(Beginning of Data under study)

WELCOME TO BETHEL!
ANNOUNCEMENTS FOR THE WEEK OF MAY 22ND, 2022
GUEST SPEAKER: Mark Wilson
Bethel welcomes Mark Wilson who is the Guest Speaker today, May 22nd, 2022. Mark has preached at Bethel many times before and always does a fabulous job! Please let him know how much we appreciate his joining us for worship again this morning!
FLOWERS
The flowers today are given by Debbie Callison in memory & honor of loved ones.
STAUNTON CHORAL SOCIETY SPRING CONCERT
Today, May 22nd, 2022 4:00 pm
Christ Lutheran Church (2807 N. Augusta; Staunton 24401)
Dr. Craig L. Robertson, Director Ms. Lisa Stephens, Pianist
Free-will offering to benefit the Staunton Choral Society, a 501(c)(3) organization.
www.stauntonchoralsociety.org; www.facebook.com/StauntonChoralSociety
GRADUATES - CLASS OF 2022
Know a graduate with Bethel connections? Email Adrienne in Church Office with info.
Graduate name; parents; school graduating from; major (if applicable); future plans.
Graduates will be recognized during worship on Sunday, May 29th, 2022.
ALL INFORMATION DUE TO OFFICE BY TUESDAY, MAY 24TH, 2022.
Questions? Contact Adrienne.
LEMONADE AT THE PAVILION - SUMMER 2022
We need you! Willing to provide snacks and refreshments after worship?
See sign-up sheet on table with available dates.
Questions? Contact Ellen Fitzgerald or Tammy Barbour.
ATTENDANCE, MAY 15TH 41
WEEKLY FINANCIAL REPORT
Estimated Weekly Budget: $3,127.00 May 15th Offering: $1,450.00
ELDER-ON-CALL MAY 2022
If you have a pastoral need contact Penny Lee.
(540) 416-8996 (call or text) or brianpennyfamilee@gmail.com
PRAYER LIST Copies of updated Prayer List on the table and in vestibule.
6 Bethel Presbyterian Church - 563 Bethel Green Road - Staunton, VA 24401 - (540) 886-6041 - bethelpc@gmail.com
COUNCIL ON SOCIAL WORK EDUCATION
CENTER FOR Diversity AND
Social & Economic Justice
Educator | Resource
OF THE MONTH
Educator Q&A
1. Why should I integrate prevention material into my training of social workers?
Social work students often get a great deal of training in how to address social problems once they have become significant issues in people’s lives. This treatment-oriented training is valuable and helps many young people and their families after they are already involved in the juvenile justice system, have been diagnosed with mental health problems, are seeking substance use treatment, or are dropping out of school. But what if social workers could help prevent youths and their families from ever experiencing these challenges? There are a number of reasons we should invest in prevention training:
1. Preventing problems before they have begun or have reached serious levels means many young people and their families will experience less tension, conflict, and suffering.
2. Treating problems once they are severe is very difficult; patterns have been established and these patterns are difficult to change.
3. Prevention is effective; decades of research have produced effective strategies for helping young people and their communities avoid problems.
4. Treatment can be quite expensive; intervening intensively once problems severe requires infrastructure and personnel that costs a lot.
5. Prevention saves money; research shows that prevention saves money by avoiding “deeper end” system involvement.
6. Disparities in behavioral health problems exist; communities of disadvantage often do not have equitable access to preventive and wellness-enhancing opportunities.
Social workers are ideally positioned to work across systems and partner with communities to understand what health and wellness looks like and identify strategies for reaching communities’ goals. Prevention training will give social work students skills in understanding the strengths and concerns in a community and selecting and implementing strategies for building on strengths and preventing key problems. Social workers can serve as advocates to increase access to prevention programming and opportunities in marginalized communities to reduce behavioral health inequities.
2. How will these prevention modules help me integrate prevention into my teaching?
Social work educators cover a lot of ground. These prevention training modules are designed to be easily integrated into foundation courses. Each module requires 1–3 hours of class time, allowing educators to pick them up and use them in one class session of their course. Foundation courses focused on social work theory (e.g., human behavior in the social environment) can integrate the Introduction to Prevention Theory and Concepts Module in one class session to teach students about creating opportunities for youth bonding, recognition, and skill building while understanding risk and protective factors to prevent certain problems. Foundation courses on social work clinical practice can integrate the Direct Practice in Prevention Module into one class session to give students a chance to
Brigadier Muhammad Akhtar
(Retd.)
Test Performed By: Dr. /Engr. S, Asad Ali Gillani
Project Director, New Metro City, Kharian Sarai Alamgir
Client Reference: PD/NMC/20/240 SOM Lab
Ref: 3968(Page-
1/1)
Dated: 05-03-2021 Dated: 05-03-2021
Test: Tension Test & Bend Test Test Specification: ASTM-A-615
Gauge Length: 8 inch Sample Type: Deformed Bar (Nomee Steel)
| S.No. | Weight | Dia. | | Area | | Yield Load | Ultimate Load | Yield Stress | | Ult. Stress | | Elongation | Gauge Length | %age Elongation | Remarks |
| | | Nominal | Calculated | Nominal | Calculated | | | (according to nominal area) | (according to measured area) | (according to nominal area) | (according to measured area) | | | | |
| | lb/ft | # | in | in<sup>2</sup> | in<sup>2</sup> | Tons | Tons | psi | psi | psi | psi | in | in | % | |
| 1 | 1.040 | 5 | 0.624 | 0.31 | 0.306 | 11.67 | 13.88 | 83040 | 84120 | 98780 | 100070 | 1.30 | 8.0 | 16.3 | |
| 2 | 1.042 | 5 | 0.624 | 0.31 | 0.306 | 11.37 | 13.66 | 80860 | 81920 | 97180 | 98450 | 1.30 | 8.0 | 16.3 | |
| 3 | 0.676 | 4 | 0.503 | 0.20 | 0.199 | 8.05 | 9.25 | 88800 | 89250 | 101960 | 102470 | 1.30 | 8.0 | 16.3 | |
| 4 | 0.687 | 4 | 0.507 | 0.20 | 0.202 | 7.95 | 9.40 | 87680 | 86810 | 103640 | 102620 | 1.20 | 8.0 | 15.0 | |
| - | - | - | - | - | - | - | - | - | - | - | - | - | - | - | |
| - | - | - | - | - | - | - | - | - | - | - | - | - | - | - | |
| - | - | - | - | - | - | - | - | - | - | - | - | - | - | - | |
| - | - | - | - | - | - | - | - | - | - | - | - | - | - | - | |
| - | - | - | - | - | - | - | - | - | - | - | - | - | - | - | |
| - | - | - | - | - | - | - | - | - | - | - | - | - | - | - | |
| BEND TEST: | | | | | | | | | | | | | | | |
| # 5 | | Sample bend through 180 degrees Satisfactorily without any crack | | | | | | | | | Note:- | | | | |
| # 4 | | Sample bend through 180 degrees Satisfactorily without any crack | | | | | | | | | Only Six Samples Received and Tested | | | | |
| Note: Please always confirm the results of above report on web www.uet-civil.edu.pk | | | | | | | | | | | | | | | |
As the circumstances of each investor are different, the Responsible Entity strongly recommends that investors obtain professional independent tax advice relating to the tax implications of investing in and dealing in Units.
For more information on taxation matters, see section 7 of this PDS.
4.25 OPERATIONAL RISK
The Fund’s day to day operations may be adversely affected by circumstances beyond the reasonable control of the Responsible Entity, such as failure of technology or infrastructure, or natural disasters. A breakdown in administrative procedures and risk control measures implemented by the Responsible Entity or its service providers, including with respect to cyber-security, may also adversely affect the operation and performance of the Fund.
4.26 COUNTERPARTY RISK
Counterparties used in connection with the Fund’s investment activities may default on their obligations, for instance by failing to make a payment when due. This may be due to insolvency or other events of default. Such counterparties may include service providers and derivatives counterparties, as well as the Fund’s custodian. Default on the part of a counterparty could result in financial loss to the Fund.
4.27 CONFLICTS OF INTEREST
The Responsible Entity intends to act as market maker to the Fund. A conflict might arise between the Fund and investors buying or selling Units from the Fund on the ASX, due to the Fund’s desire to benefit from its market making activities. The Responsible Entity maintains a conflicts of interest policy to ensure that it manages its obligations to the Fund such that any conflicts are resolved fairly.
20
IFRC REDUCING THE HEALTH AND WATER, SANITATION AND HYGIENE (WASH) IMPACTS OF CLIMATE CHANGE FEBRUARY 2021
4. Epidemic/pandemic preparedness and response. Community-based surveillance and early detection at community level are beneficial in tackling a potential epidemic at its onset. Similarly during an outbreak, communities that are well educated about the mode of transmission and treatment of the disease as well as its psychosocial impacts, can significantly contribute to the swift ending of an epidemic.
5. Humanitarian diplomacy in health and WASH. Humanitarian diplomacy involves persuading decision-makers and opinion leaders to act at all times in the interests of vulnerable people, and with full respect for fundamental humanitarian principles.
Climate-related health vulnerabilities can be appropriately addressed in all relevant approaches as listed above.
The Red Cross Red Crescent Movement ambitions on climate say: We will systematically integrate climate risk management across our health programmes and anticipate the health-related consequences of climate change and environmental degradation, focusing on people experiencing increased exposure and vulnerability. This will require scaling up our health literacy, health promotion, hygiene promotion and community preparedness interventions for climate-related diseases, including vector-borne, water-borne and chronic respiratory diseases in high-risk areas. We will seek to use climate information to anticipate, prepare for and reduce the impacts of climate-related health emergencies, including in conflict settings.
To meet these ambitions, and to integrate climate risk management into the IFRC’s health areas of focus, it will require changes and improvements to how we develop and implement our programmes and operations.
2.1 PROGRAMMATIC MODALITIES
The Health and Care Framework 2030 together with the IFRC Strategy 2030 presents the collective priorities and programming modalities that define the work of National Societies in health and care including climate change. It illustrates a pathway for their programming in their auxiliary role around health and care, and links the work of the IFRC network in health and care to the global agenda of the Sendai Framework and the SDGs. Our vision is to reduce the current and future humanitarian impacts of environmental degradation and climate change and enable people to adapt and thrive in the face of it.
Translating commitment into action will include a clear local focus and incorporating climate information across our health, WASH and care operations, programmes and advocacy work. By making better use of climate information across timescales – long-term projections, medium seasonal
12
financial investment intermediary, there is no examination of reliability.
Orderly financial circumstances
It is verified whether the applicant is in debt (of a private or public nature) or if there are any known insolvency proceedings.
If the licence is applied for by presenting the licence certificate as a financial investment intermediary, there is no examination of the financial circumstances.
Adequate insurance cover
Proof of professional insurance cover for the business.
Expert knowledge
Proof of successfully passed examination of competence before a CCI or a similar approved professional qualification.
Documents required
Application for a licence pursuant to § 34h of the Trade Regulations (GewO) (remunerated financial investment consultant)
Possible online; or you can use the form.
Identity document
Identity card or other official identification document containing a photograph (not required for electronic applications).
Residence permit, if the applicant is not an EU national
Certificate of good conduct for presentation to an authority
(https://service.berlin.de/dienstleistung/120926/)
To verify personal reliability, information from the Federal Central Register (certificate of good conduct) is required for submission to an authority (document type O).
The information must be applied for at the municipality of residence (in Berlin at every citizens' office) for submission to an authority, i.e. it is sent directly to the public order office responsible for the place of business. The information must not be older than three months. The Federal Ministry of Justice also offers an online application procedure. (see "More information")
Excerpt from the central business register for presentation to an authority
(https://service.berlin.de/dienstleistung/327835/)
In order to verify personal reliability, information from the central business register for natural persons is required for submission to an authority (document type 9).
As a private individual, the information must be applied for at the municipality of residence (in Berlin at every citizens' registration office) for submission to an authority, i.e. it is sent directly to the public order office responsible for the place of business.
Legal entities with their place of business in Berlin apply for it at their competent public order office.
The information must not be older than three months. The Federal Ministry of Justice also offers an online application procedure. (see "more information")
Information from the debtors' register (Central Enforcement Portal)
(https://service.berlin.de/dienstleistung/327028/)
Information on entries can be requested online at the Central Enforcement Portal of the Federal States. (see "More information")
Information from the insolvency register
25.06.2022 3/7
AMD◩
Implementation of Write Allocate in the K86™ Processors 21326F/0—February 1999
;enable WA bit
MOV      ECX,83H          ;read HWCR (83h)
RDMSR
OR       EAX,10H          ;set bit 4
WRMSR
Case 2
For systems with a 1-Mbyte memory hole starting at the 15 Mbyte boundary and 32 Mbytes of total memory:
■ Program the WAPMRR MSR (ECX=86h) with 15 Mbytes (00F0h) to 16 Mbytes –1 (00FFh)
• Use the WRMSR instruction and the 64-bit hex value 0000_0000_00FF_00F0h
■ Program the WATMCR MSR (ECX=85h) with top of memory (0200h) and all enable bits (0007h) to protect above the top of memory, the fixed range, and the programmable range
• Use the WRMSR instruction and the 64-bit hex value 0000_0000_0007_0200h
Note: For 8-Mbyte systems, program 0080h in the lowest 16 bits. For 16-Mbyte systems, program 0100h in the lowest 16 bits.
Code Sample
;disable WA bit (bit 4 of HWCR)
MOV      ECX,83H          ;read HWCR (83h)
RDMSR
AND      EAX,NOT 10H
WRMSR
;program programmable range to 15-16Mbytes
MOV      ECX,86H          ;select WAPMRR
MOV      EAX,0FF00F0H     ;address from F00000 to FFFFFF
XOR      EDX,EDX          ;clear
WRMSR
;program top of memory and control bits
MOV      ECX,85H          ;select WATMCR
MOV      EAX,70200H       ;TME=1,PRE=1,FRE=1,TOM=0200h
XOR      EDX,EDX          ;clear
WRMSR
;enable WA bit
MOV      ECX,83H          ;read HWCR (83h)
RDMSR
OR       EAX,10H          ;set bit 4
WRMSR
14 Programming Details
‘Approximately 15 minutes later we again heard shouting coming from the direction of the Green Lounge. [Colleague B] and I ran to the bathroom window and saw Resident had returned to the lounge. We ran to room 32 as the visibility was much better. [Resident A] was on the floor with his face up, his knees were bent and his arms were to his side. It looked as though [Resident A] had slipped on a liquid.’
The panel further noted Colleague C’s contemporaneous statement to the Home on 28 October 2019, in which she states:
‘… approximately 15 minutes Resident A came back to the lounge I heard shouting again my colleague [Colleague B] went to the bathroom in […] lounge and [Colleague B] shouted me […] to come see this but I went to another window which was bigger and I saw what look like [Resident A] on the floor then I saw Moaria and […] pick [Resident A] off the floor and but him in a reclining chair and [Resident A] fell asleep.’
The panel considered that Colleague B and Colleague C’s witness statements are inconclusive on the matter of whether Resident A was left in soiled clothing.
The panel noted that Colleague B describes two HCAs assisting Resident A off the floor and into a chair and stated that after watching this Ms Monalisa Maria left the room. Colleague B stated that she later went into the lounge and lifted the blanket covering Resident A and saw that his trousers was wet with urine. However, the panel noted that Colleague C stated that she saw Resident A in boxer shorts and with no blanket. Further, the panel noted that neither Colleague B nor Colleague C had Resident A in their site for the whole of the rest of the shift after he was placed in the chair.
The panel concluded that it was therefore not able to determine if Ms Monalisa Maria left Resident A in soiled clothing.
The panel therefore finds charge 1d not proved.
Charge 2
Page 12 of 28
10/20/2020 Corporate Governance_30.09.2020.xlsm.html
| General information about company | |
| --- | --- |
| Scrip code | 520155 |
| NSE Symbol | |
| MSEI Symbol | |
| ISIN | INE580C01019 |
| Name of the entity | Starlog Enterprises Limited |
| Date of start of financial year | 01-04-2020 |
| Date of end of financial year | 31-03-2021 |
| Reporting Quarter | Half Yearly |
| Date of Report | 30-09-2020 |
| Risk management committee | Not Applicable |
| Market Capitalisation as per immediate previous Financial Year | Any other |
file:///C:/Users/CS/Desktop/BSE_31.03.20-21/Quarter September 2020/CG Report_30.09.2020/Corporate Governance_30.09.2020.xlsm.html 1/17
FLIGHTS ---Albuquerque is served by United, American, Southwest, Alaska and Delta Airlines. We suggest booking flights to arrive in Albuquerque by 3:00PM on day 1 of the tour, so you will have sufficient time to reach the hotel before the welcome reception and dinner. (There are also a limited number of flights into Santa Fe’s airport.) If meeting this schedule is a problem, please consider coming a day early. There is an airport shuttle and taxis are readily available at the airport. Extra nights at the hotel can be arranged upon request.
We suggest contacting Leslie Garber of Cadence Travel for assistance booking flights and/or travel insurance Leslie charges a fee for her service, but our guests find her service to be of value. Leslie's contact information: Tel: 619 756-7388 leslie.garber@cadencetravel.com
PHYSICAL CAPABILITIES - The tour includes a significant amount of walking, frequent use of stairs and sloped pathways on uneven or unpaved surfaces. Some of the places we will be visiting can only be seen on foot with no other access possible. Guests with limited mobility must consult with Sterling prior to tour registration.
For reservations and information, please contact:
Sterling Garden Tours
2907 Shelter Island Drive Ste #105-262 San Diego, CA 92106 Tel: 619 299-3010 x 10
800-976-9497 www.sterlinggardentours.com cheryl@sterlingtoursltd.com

(End of Data under study)

Copy out the lines of the data where the word "Questions" can be found.

Questions? Contact Adrienne.
Questions? Contact Ellen Fitzgerald or Tammy Barbour.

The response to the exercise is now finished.